Aim: Express everything in the material below, from its first line down to the line containing "collector number: 18353", as a JSON list of strings with one string per line, leaving out blank lines.

___ Data for processing ___

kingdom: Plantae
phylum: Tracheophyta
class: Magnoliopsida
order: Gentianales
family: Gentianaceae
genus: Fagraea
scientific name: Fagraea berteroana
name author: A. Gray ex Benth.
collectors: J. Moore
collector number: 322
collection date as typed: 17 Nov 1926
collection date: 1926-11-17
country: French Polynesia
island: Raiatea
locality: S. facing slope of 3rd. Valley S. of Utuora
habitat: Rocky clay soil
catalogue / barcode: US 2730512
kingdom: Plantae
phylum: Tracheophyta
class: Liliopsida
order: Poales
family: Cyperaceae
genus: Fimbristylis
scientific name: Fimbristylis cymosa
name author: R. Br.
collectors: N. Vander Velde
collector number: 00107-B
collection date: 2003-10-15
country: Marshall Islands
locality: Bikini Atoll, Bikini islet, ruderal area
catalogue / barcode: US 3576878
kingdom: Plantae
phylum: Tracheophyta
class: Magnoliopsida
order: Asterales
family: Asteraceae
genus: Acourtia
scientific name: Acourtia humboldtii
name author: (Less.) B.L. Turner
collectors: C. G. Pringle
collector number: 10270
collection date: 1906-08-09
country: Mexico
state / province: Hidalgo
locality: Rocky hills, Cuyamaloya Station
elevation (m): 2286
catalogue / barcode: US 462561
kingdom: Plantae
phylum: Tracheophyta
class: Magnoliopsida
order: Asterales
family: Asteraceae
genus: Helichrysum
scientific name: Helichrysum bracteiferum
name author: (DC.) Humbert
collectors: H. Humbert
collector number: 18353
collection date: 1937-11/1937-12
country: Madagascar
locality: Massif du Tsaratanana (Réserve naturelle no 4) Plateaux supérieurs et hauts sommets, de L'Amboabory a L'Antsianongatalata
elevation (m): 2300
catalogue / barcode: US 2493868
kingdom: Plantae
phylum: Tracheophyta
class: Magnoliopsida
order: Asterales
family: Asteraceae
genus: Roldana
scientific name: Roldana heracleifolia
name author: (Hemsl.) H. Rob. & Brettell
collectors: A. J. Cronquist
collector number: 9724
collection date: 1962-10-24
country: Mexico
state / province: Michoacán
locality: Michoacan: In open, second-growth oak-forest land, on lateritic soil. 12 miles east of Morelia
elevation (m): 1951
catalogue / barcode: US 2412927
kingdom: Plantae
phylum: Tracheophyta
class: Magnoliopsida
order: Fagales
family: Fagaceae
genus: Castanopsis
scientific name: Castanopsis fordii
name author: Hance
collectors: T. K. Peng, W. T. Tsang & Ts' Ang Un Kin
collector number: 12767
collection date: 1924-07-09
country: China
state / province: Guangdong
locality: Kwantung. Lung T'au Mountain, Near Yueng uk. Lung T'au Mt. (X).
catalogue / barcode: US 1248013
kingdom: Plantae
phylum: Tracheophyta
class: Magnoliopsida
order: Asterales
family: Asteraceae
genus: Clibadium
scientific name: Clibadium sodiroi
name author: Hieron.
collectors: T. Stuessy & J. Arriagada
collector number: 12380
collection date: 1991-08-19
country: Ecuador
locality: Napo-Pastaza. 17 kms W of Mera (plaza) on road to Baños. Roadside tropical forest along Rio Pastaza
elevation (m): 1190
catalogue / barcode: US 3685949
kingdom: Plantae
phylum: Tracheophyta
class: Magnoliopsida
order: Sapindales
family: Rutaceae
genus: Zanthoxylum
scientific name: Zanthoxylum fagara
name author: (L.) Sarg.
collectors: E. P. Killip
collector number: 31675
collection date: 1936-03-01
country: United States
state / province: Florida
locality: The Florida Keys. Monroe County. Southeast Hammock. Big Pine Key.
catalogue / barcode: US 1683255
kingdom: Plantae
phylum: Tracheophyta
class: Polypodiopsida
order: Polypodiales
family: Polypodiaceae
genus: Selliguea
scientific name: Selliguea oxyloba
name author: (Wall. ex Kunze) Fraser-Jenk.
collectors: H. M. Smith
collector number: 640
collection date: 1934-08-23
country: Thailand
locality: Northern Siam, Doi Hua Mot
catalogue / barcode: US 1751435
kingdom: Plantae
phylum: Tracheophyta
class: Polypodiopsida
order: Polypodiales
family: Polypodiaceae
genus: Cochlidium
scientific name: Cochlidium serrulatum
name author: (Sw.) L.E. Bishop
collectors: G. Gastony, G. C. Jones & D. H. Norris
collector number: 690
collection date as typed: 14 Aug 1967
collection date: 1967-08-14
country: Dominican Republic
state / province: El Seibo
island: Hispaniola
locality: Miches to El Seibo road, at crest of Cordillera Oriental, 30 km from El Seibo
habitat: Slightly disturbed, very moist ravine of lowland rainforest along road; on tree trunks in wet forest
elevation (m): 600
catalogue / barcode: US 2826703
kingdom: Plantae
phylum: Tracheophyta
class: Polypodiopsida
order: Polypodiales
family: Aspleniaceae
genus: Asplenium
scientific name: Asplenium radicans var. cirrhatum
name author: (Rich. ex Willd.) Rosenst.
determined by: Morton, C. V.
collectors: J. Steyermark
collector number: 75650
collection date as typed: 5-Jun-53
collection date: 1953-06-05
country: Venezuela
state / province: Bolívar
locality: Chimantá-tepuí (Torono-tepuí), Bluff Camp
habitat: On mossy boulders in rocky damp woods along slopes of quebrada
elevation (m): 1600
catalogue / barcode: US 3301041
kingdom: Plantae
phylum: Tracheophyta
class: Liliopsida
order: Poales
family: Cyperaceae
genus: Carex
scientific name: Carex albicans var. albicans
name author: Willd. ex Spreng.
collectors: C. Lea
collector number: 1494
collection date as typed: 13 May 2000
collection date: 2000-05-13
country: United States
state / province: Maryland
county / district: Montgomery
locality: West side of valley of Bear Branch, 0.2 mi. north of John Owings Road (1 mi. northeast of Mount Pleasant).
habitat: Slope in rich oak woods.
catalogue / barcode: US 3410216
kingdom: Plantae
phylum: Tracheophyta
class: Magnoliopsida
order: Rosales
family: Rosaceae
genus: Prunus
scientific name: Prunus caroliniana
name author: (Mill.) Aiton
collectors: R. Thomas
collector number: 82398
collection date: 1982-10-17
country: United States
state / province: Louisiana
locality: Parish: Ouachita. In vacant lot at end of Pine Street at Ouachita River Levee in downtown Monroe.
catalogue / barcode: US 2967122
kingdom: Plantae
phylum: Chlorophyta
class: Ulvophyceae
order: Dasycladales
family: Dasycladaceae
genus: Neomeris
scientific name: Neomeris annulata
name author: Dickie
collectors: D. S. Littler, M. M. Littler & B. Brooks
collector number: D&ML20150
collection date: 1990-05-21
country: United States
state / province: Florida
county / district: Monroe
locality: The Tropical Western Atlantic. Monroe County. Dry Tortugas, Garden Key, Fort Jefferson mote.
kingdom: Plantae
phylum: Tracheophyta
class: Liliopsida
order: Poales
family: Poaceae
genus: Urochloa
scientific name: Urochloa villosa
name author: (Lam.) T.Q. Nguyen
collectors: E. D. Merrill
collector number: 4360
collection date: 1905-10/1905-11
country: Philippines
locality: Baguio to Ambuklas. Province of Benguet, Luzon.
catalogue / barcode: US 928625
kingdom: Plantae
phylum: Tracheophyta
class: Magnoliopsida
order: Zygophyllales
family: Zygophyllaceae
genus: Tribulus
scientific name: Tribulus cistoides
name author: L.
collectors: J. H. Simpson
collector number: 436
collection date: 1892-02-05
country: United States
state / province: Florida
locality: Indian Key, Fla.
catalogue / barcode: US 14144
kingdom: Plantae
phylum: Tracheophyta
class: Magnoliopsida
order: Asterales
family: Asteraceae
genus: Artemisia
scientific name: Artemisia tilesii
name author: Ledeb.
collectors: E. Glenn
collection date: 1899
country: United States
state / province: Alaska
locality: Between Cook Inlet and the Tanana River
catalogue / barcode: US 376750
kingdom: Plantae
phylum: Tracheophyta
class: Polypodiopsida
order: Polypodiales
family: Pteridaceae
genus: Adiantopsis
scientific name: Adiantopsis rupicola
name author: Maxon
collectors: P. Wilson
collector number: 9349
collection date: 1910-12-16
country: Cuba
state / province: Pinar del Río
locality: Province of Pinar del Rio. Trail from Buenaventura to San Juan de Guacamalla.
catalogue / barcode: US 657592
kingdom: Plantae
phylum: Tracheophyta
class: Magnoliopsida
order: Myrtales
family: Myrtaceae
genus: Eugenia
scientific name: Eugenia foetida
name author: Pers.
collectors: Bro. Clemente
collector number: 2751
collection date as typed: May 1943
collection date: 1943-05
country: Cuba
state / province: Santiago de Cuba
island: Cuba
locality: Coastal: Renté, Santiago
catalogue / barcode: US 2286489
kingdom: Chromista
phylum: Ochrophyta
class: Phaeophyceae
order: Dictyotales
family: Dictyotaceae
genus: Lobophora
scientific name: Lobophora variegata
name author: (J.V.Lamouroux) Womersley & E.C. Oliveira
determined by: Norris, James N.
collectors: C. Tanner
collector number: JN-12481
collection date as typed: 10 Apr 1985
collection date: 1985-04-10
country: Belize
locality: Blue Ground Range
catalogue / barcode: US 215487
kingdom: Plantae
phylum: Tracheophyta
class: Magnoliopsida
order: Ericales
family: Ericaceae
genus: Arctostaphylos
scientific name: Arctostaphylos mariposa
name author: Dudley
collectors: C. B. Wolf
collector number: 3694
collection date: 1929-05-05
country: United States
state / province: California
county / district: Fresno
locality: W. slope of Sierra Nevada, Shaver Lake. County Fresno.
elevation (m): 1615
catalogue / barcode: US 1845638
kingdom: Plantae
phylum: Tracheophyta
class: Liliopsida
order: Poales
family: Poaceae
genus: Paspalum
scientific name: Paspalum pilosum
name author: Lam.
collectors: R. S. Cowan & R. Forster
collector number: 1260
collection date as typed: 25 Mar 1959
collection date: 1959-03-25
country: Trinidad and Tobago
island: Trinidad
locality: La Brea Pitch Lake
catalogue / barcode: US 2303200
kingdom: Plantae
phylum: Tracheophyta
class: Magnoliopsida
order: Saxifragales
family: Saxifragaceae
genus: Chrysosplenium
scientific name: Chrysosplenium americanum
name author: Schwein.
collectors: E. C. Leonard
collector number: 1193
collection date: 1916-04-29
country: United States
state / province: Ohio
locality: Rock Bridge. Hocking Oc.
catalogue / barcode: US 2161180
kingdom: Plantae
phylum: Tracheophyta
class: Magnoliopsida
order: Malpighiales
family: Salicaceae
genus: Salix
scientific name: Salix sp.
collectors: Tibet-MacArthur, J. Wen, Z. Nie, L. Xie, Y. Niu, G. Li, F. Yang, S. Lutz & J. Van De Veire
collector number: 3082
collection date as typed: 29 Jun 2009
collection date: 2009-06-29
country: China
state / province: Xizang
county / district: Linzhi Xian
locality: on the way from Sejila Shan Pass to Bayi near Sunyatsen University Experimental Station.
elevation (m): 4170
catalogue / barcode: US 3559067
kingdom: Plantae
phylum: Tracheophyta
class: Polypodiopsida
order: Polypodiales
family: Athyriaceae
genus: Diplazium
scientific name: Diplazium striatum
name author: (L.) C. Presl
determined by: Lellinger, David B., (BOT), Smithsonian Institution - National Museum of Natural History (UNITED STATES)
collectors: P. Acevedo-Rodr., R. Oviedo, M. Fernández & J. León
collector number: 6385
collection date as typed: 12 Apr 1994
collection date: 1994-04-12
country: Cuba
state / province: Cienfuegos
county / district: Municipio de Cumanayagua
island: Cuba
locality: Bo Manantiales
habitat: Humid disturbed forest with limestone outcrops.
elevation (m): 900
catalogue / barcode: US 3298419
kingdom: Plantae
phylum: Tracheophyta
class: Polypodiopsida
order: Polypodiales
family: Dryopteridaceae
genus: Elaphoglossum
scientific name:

___

Response to this exercise:
[
  "kingdom: Plantae",
  "phylum: Tracheophyta",
  "class: Magnoliopsida",
  "order: Gentianales",
  "family: Gentianaceae",
  "genus: Fagraea",
  "scientific name: Fagraea berteroana",
  "name author: A. Gray ex Benth.",
  "collectors: J. Moore",
  "collector number: 322",
  "collection date as typed: 17 Nov 1926",
  "collection date: 1926-11-17",
  "country: French Polynesia",
  "island: Raiatea",
  "locality: S. facing slope of 3rd. Valley S. of Utuora",
  "habitat: Rocky clay soil",
  "catalogue / barcode: US 2730512",
  "kingdom: Plantae",
  "phylum: Tracheophyta",
  "class: Liliopsida",
  "order: Poales",
  "family: Cyperaceae",
  "genus: Fimbristylis",
  "scientific name: Fimbristylis cymosa",
  "name author: R. Br.",
  "collectors: N. Vander Velde",
  "collector number: 00107-B",
  "collection date: 2003-10-15",
  "country: Marshall Islands",
  "locality: Bikini Atoll, Bikini islet, ruderal area",
  "catalogue / barcode: US 3576878",
  "kingdom: Plantae",
  "phylum: Tracheophyta",
  "class: Magnoliopsida",
  "order: Asterales",
  "family: Asteraceae",
  "genus: Acourtia",
  "scientific name: Acourtia humboldtii",
  "name author: (Less.) B.L. Turner",
  "collectors: C. G. Pringle",
  "collector number: 10270",
  "collection date: 1906-08-09",
  "country: Mexico",
  "state / province: Hidalgo",
  "locality: Rocky hills, Cuyamaloya Station",
  "elevation (m): 2286",
  "catalogue / barcode: US 462561",
  "kingdom: Plantae",
  "phylum: Tracheophyta",
  "class: Magnoliopsida",
  "order: Asterales",
  "family: Asteraceae",
  "genus: Helichrysum",
  "scientific name: Helichrysum bracteiferum",
  "name author: (DC.) Humbert",
  "collectors: H. Humbert",
  "collector number: 18353"
]